■ Supplied text ■

Study: Disaster Triggers Births, Marriages, Divorce

ByABC News
April 16, 2002, 2:52 PM

April 10 -- The voice on the telephone was shaky as a dear friend told of yet another possible casualty of the terrorist attack on the World Trade Center.

Life can be snuffed out so easily, she said, and like many others, she has spent much of her time since Sept. 11 re-examining her own life.

What had seemed fine before the attack, she said, turned out to be seriously flawed when she confronted human mortality and began to examine matters more closely. Her marriage, she said, was not what she had expected. Some things that had been annoying a few months ago had become major problems.

That marriage now hangs by a very thin thread, and my friend is in danger of becoming another statistic in the grim aftermath of the tragic events of last September. Disasters, whether natural or intentional, can have a profound impact on how we get along with each other.

Life, Re-examined

Counselors and psychologists have known for years that a life-threatening event can do great harm to a marriage, but it turns out that there's far more to the story than that. It can also cause more people to get married, and even engage in that most life affirming process of all, bringing another baby into this troubled world.

■ Information given ■
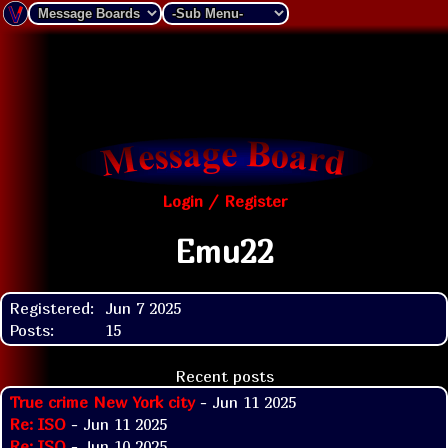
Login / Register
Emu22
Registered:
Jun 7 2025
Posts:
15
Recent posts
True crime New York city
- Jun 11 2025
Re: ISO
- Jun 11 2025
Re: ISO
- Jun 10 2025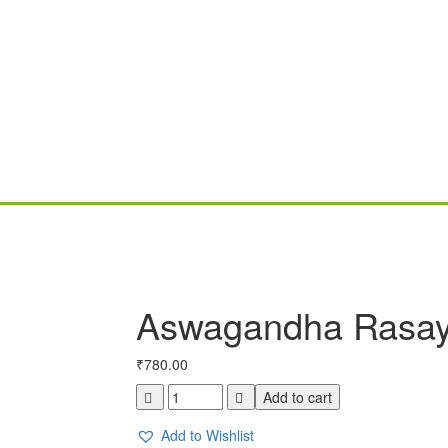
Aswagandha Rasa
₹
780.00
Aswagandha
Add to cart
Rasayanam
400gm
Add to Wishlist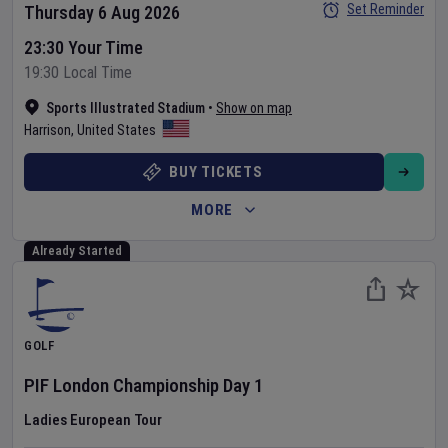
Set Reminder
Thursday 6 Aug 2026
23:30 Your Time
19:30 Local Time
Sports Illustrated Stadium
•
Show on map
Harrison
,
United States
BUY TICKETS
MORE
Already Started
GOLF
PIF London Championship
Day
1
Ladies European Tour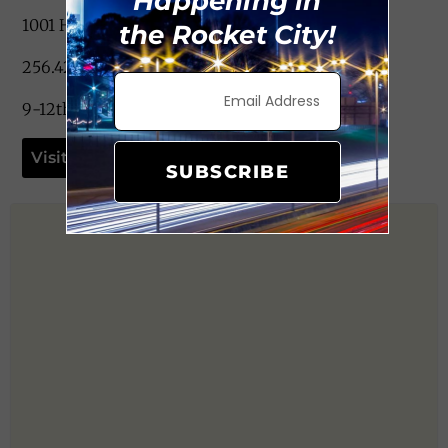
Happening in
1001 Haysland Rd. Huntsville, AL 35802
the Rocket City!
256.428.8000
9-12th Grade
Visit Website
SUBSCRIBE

■ Brief 1 ■
In the article on disasters and marriage, what have counselors and psychologists known for years?
■ Brief 2 ■
Write out the passage from the article on disasters and marriage, from "Study: Disaster Triggers" up to and including "become major problems.".
■ Brief 3 ■
Shorten the paragraph of the article on disasters and marriage that begins "What had seemed fine before the attack" while keeping its main facts.
The material was taken from a different source than the article.

■ Worked solution 1 ■
They have known that a life-threatening event can do great harm to a marriage.

■ Worked solution 2 ■
Study: Disaster Triggers Births, Marriages, Divorce

ByABC News
April 16, 2002, 2:52 PM

April 10 -- The voice on the telephone was shaky as a dear friend told of yet another possible casualty of the terrorist attack on the World Trade Center.

Life can be snuffed out so easily, she said, and like many others, she has spent much of her time since Sept. 11 re-examining her own life.

What had seemed fine before the attack, she said, turned out to be seriously flawed when she confronted human mortality and began to examine matters more closely. Her marriage, she said, was not what she had expected. Some things that had been annoying a few months ago had become major problems.

■ Worked solution 3 ■
After the attack, she confronted human mortality, looked more closely at her life, and found that what had seemed fine was seriously flawed. Her marriage was not what she had expected, and minor annoyances from a few months earlier had become major problems.